I had just finished my Tolkien class yesterday when I returned to my office and found my social media sites flooded with news of Christopher Tolkien’s death. Just an hour before, I had been telling my students that, as Tolkien researchers, we owe a great debt to his son Christopher.
My students have been doing presentations on sections of The History of Middle-earth that include drafts of The Lord of the Rings. This exercise gives them just a glimpse of this immense project (12 volumes in all!) that Christopher Tolkien edited. I had just been saying to my students that morning that Christopher has given us all — students, fans, scholars — the means to experience what it is like doing specialized archival research with manuscript drafts. While we only get a few samples of Tolkien’s actual handwriting in The History of Middle-earth (HoMe), which is often the most difficult part of deciphering his actual papers, we can at least gain an understanding of Tolkien’s revision process for The Lord of the Rings, a glimpse into what characters and ideas he was developing and what ideas he knew he wanted from the start.
The presentations I’ve assigned my students are inspired by Yvette Kisor’s article, “Using The History of Middle-earth with Tolkien’s Fiction” which appears in Approaches to Teaching Tolkien’s The Lord of the Rings and Other Works. As she explains on p. 75,
Christopher Tolkien’s commentary, replication of different drafts, description and dating of manuscripts, determination of the order of composition, and other scholarly apparatuses expose students to the editorial tasks that go into the production of any authoritative edition.
But it’s not just Lord of the Rings drafts that are included in HoMe. There is a wealth of material, including unfinished stories like “The Notion Club Papers” which I’ve been working with in recent years. I’ve heard very occasionally the criticism that Christopher shouldn’t have published unfinished drafts without knowing if his father would have wanted the world to see them. But had those drafts been placed in the Bodleian Library with his other unpublished papers, I would have written about them anyway, as researchers do. Instead, Christopher gave access to such materials to a wider public.

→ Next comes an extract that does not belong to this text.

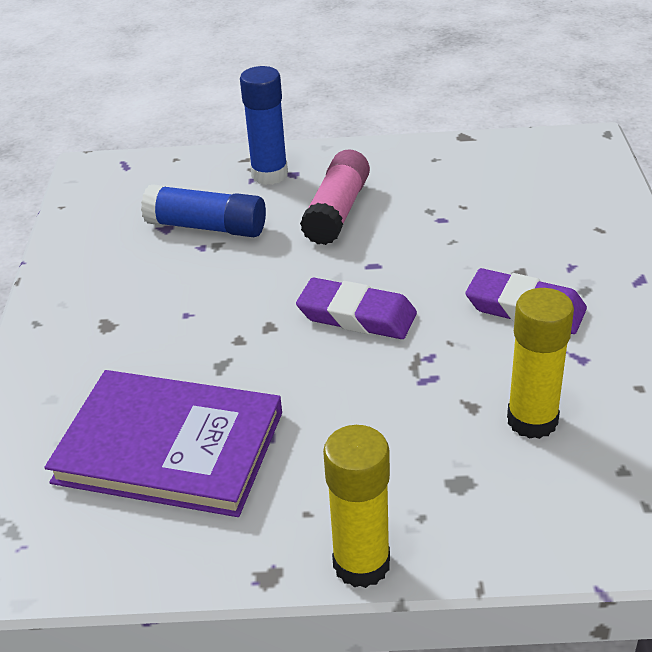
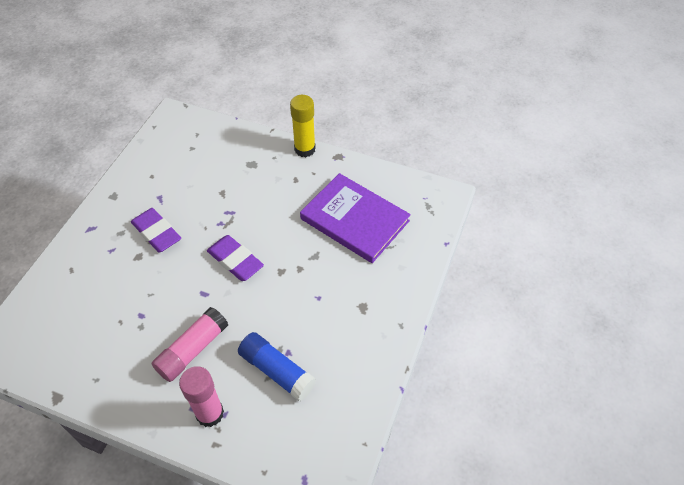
camera: 160 degrees left, 15 degrees up
(269, 175) = (210, 413): blue glue stick -> pink glue stick
(532, 420) = (205, 177): yellow glue stick -> none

HoMe is not the only publication that Christopher produced. Having trained as a medievalist, he edited and translated several medieval texts before resigning his position at Oxford to work full-time on his father’s materials. The Silmarillion is one of the texts that Christopher compiled after his father’s death (with the help of Guy Gavriel Kay), and although he wasn’t satisfied in later years with all of what he had produced, it nevertheless must have been a daunting task to make sense of these disorganized papers, something that his father himself was not able to do. The Silmarillion that was published in 1977 gave the world the first look at the mythology Tolkien had been working on for most of his life — the backdrop, in a way, to the action of The Hobbit and The Lord of the Rings.
Christopher was always closely bound with his father’s writing. From listening to his story-telling when a child, drawing maps for The Lord of the Rings, typing up drafts, and, as an adult serving in the RAF during the Second World War, reading and commenting on chapters of The Lord of the Rings that his father mailed to him, he knew his father’s work intimately.
Christopher Tolkien dedicated his career to providing us with the materials for understanding his father’s works, and I am immensely grateful for that opportunity.
Here he is reading the ending of The Lord of the Rings:
Notes
The Tolkien Society announcement of Christopher Tolkien’s death.
Yvette Kisor’s essay can be found in Approaches to Teaching Tolkien’s The Lord of the Rings and Other Works, edited by Leslie Donovan, MLA publishers, 2015, pp. 75-83.
An up-to-date list of Christopher Tolkien’s publications can be found on Tolkien Gateway.